Bu doğrultuda, davacının bir hakkı veya hukuki durumu güncel bir tehlike ile tehdit edilmiş olmalı; bu tehdit nedeniyle, davacının hukuki durumu tereddüt içinde olmalı ve bu husus davacıya zarar verebilecek nitelikte bulunmalı; yalnız kesin hüküm etkisine sahip olup, cebri icraya yetki vermeyen tespit hükmü, bu tehlikeyi ortadan kaldırmaya elverişli olmalıdır. Davacının tespit davası ile istediği hukuki koruma diğer dava çeşitlerinden birisi ile sağlanabiliyorsa, o zaman davacının tespit davası açmakta hukuki yararı yoktur (... / .../ ..., s. 296-297).

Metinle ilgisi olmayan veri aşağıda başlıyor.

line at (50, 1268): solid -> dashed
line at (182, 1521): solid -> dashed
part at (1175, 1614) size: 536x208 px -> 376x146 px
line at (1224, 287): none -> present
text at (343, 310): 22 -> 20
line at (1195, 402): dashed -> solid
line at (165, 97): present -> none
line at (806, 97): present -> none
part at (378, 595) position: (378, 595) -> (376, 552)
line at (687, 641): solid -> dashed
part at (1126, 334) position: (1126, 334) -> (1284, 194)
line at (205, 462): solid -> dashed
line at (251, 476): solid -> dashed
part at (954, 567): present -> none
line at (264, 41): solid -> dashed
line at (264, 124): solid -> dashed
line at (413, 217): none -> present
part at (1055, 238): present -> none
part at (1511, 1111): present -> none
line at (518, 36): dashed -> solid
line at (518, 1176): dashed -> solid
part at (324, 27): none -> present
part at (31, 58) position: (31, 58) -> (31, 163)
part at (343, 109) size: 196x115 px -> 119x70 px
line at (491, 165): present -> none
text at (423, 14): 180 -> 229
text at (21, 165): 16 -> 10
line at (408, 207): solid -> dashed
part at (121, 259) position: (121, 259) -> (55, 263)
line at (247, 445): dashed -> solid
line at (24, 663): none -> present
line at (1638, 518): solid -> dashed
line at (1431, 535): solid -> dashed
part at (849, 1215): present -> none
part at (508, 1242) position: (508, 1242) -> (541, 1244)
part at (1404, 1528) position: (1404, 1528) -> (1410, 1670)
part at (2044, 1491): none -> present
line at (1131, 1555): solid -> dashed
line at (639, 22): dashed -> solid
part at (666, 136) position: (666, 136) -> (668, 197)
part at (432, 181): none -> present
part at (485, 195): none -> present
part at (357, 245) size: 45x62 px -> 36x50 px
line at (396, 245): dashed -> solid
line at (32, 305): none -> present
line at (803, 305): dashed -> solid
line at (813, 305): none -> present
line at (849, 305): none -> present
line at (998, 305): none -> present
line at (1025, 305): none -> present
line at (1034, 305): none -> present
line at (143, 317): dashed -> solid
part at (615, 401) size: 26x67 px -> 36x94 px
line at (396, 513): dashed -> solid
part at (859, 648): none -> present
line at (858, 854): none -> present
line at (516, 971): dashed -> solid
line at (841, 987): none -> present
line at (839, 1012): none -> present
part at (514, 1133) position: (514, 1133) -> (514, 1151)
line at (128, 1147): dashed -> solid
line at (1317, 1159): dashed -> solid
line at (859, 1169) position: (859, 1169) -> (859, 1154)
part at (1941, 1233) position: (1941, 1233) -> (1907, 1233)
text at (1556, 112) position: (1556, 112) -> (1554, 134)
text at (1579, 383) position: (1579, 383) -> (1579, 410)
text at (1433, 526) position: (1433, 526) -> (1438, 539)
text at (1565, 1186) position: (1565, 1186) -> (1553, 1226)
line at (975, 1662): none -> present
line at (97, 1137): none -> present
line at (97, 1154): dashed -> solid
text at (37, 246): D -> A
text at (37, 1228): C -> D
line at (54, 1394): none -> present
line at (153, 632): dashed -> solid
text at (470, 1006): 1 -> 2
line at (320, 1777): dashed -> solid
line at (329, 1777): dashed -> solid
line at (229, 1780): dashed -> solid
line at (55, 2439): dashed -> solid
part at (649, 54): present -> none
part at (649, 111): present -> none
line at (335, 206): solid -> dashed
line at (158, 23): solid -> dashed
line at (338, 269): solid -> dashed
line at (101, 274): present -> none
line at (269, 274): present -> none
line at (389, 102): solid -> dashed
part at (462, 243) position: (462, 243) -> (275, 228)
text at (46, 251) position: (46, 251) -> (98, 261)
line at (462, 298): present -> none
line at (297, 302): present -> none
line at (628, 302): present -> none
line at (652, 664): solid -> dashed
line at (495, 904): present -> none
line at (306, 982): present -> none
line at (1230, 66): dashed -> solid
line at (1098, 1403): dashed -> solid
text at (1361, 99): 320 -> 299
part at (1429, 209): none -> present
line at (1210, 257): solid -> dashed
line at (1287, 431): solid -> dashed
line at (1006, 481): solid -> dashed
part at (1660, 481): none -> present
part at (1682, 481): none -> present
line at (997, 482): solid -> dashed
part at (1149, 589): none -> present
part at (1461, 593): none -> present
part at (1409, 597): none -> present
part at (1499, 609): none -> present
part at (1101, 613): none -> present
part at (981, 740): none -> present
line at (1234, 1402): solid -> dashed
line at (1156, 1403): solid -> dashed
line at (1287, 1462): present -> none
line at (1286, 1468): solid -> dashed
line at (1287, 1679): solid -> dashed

Nitekim Yargıtay Hukuk Genel Kurulunun 22.05.2013 tarihli ve 2013/22-561 E., 2013/733 K. ile 01.02.2012 tarihli ve 2011/10-642 E., 2012/38 K. sayılı kararı sayılı kararlarında da aynı ilkeler benimsenmiştir."

3. Değerlendirme

1. Bölge adliye mahkemelerinin nihai kararlarının bozulması 6100 sayılı Kanun'un 371 inci maddesinde yer alan sebeplerden birinin varlığı hâlinde mümkündür.

2. Temyizen incelenen karar, tarafların karşılıklı iddia ve savunmalarına, dayandıkları belgelere, uyuşmazlığa uygulanması gereken hukuk kuralları ile hukuki ilişkinin nitelendirilmesine, dava şartlarına, yargılama ve ispat kuralları ile kararda belirtilen gerekçelere ve özellikle davacının iş sözleşmesinin sona erdiğinin anlaşılmasına göre davanın hukuki yarar yokluğundan reddine dair karar usul ve kanuna uygun olup davacı vekilince temyiz dilekçesinde ileri sürülen nedenler kararın bozulmasını gerektirecek nitelikte görülmemiştir.

VI. KARAR

Açıklanan sebeple;

Temyiz olunan Bölge Adliye Mahkemesi kararının 6100 sayılı Kanun'un 370 inci maddesinin birinci fıkrası uyarınca ONANMASINA,

Dosyanın İlk Derece Mahkemesine, kararın bir örneğinin Bölge Adliye Mahkemesine gönderilmesine,

06.11.2024 tarihinde oy birliğiyle karar verildi.